A new policy brief published last week by libertarian research group Reason Foundation suggests that lawmakers should reconsider the ban on commercializing interstate rest areas. With the ban in place, states are not allowed to add commercial services to rest areas, such as eating establishments or fuel services.
Moves toward repealing or modifying the ban have been made several times in recent years, at both the state and federal level, to no avail. The Federal Highway Administration fielded public comments in 2016 on whether it should allow new forms of commercial sales at rest areas beyond the currently allowed vending machines. The following year, a bill was introduced in Congress that would have given states the option to commercialize rest areas, but it went nowhere. Then, in 2018, the Trump administration’s infrastructure proposal included rest area commercialization, but the proposal was never acted upon by Congress.
There is no current legislation to commercialize rest areas, but with a new administration, groups on both sides of the argument are making their cases.
The “Rethinking Interstate Rest Areas” report, authored by Reason’s Robert W. Poole Jr., lists three main factors to bolster a case for why that the ban should be reconsidered:
“One is the large and growing shortage of safe overnight parking for long-distance trucking,” the report states. “A second factor is the trend of state transportation departments to close some of their rest areas, due to budget cuts. And the third is the coming need to charge electric passenger vehicles and trucks and to refuel those powered by nontraditional fuels such as liquified natural gas (LNG) and hydrogen.”
Pennsylvania Turnpike CommissionNATSO, the national group representing truck stops, has long been opposed to rest area commercialization due to the perceived impact it could have on off-highway businesses.
In a letter sent last week by NATSO to DOT Secretary Pete Buttigieg, the group outlined several impacts it believes commercial rest areas would have.
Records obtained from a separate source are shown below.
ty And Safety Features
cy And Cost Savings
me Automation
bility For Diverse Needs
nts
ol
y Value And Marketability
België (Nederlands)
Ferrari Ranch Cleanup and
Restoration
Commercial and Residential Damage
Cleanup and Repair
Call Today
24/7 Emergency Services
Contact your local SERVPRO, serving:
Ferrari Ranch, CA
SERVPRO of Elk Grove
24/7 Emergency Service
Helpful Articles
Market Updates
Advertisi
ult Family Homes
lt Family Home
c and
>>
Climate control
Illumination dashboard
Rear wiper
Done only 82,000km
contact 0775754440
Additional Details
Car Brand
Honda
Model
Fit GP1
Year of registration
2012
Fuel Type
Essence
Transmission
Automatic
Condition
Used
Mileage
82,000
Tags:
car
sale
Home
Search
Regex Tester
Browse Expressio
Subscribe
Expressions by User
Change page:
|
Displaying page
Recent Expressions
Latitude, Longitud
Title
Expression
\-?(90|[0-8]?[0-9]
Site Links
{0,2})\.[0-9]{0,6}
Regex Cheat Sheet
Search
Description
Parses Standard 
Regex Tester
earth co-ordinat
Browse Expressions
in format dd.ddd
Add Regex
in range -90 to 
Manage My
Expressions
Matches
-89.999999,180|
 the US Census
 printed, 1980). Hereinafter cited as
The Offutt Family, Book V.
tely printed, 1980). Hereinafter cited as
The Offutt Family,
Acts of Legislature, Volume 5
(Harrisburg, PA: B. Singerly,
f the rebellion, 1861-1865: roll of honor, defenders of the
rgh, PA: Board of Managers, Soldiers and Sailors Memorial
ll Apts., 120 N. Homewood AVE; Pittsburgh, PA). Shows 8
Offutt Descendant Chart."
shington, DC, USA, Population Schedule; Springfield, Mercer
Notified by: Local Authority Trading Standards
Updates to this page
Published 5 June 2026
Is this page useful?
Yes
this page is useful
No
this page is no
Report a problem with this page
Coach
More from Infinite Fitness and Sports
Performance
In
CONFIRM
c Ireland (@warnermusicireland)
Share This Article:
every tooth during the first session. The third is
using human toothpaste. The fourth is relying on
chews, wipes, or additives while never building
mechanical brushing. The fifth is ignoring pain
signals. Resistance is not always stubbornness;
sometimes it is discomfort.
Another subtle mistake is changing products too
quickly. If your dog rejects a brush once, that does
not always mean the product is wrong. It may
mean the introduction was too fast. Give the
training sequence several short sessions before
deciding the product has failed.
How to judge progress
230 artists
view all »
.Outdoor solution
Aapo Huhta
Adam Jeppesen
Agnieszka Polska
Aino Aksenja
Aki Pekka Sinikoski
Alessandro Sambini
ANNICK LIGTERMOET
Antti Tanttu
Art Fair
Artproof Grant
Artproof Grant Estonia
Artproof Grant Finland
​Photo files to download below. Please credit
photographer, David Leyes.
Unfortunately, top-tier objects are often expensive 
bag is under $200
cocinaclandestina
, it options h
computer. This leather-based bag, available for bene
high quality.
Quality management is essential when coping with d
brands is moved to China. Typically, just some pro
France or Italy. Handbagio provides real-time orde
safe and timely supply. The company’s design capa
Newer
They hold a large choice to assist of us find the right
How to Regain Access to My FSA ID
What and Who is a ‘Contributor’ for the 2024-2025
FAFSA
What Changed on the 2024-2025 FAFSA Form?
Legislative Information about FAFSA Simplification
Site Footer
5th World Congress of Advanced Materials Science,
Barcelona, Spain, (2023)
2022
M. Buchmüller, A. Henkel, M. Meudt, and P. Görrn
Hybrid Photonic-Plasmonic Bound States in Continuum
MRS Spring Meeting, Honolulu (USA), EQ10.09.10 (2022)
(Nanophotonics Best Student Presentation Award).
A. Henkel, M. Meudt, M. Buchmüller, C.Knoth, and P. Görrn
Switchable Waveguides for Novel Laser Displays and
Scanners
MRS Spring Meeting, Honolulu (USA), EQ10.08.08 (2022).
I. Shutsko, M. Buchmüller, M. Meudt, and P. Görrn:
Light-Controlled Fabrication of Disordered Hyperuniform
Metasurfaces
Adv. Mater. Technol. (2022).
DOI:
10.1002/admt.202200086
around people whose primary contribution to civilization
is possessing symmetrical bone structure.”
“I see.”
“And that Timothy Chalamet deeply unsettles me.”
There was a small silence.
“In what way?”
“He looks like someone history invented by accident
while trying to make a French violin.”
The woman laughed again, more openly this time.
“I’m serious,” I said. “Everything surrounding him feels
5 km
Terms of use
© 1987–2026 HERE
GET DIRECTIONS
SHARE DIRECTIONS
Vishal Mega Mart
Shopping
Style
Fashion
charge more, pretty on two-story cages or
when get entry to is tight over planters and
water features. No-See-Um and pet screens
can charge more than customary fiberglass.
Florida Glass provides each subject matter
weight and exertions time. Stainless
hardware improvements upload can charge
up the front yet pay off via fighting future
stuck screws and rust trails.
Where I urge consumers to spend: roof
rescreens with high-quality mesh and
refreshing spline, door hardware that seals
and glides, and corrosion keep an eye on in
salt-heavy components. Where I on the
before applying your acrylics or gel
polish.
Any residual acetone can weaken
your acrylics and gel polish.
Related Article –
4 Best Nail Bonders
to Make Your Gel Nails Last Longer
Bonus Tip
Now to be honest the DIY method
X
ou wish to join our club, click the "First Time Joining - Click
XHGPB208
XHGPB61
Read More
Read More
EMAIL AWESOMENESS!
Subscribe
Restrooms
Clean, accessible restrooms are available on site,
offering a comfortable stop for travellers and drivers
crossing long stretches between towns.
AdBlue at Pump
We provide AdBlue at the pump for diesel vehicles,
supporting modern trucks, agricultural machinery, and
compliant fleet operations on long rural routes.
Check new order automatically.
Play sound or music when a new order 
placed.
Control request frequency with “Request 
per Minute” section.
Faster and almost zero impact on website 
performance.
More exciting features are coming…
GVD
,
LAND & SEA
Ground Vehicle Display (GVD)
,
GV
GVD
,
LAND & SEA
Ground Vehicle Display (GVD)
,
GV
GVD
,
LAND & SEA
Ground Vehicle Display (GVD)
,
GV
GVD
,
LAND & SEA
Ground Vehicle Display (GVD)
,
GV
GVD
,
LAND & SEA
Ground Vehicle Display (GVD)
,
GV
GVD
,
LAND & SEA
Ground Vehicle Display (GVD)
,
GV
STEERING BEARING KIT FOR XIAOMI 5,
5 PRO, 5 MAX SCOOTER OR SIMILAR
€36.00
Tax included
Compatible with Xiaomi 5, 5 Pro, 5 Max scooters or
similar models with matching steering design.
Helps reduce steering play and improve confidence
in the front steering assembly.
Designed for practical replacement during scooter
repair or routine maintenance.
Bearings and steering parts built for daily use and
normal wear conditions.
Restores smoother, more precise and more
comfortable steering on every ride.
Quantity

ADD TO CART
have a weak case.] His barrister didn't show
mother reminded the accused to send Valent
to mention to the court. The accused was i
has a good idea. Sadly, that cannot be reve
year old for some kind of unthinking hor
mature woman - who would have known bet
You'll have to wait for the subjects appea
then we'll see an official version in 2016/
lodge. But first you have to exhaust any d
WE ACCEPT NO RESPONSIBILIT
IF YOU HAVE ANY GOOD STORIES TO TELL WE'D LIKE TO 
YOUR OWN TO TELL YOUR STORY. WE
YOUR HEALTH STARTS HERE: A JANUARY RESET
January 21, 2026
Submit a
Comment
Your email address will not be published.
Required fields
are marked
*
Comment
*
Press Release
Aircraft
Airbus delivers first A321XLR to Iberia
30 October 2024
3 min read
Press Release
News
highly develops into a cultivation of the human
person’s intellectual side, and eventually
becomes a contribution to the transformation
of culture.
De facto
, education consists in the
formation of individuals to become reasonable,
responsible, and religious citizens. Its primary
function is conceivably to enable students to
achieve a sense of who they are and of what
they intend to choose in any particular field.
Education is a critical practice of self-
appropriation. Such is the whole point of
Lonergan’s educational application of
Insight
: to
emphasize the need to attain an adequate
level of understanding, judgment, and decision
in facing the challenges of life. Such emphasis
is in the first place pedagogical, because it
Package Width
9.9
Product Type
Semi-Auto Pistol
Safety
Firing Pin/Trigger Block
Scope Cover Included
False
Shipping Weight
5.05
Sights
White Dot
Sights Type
According to the letter, commercial rest areas would hurt private businesses, undermine cities and towns, hurt consumers, threaten the livelihood of blind business owners (who are given priority for installing and operating vending machines at interstate rest areas), discourage investment in alternative fuels and constrict truck parking capacity.
On the topic of truck parking expansion, the Reason report notes that while rest area commercialization “would not provide immediate relief of the current parking shortage, it would motivate state DOTs to start planning for expansion and upgrading of their interstate rest areas.”
NATSO argues in its letter to Buttigieg, however, that commercial rest areas would hurt truck parking capacity. “Private truck stops and travel plazas located at the interstate exits provide 90% of all truck parking in the United States, mostly free of charge, and need a healthy business climate to operate and expand,” NATSO said. “When states are permitted to provide commercial services at their rest areas, private businesses either go out of business or, at the least, will not invest in expanded facilities. This will result in a net loss in truck parking capacity.”
NATSO President and CEO Lisa Mullings added that "this deeply-flawed report by the Reason Foundation is part of their ongoing efforts to dismantle the federal government’s role in transportation policy. The report is simply not credible because it omits essential facts and makes false assumptions.”
Mullings noted that highways with commercial rest areas – which are only legal on toll roads that were not developed with federal funding and had service plazas in existence before 1960 – have 70% fewer parking spaces than non-commercialized highways.
She also argued that “rest area 'privatization' expands the role of government and government contractors. It displaces existing businesses who compete across the street from one another at highway exits. It results in higher costs to consumers, and lower quality.”
The Reason report directly addresses some of the concerns NATSO has voiced over the issue. According to the brief, NATSO believes the commercialization of rest areas would create “state-sanctioned monopolies” along interstate rights-of-way. Poole’s report says the monopoly claim “is a half-truth, at best.”
“Toll road service plazas generally do contract with one gas station provider for the entire system, for a limited number of years,” he says. “But at least some toll roads require fuel prices to be comparable to those away from the toll road.”
Poole adds that food options, on the other hand, often vary from plaza to plaza.
Mullings referenced a report published in the Eastern Economic Journal in 2004, which found that “consumers face increased prices when there is a government-created monopoly for service providers at rest areas.”
Another concern from NATSO is that commercial services at rest areas would pull customers, jobs and tax revenue away from local businesses, communities and cities, respectively.
Poole argues that the “competition for gas stations and food purveyors at off-ramps would be with name-brand, tax-paying gas stations and food purveyors at the commercial rest areas.” The report lists 35 name-brand food providers that are located at service plazas along major toll roads, many of which are already located near interstate off-ramps elsewhere.